> **Task set**:
a) In the post recalling early home-grown weed, what wattage was the HPS light in the garage grow room?
b) Write the next few sentences of the post recalling early home-grown weed, picking up right after its last line.

My first experience with good home grown weed was in the late 70's. A friend of mine grew some bag seed in his back yard. He was pretty innovative for a 25 YO rookie as he had gotten some maui wowie and he decided to grow in Lava Pummice based soil and it came out incredible. Later in the early eighties we built a room in the garage and did a DWC hydro bubbler system. It was really crude but it was a commercial system designed to grow veggys. We had a 600W HPS light which at that point I'd only seen them on tennis courts.
We also had fans and CO2. We had saved some seeds that came from some good sens. In those days even the really good bud would occasionally have seeds. Anyway to this day, it was the best weed I ever smoked. It was Orange and had an incredible fruity flavor. Smoked it at the bottom of the Grand Canyon for one of the best days of my life. Oh the memories! :bump:

It just goes to show that following the fundamentals and pay attention and you can do well, and it is still true today.

> **Stored data**:
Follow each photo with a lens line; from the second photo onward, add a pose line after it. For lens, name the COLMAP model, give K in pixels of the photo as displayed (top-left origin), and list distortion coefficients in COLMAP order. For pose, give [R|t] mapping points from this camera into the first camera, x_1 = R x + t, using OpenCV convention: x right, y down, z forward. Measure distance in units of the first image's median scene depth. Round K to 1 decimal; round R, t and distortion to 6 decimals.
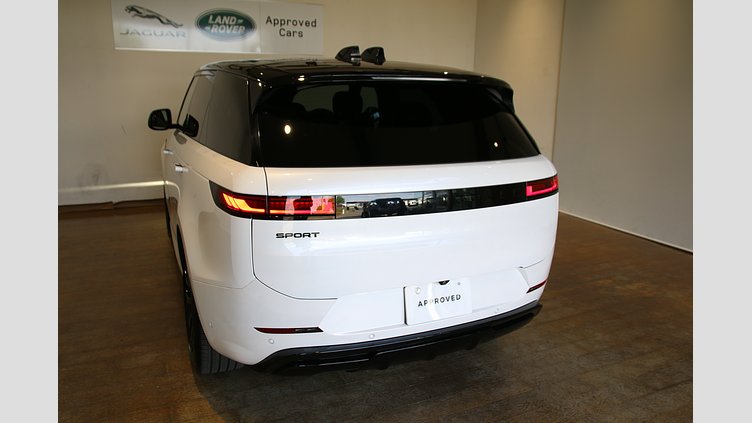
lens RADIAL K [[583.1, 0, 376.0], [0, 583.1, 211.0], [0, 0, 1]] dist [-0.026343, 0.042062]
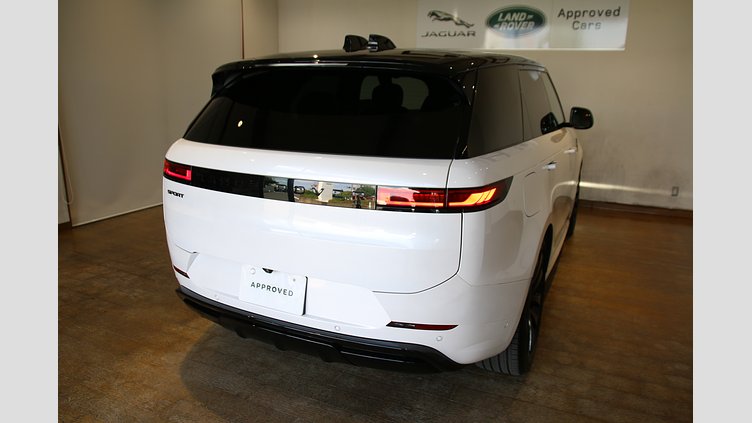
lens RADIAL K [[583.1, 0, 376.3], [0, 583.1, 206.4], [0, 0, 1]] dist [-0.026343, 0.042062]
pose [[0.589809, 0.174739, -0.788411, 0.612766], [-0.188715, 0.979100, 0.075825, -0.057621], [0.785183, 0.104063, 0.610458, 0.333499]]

> **Answers by item**:
a) 600 watts.

b)
I failed to mention the book "Closet Cultivator" by Ed Rosenthal , I had the old paper back version in black and white... You got it all in there too from LST , HST , Stake training , Light setups with old school FL's , grow room diagrams , plant spacing and planning , sea of green and some of the cheezy pics in it remind me totally of Fluxy lady and other flux grows lol Ed Use to be quite the clever fella haha
 
Growing up in North MS in the late 70's / Early 80's you can imagine I was exposed to a lot of the herb and drug culture. My Pops and Uncles always had plants going here and there, nothing big or fancy. Usually just a couple plants in an open grove in the woods or a single plant in a 5 gallon bucket that was manually moved to where ever might be the best spot for sunlight at that time. Reading all this reminded me of a time when I was a kid about 10 years old.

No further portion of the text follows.